Work to complete: Please copy the entries below, starting at the line that contains "To the nearest percent, what is the combined" and ending at the line that contains "To the nearest percent, what is the difference", with both of those lines included and every line reproduced unchanged.

Data section:

*** Begin section ***

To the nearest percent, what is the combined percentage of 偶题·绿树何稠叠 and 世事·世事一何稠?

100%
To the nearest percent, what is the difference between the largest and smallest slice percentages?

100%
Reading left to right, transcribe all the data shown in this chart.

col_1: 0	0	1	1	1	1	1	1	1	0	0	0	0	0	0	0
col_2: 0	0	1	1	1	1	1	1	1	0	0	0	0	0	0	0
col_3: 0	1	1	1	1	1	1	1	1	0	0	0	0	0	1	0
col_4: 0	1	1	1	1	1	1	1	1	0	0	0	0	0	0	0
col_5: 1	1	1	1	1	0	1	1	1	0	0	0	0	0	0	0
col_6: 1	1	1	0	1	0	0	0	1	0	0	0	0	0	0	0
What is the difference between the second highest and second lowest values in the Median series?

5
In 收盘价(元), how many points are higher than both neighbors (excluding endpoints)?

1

*** End section ***
*** Begin section ***

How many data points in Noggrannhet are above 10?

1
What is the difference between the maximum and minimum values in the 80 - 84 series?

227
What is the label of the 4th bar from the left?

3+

*** End section ***

Response to the task:
To the nearest percent, what is the combined percentage of 偶题·绿树何稠叠 and 世事·世事一何稠?

100%
To the nearest percent, what is the difference between the largest and smallest slice percentages?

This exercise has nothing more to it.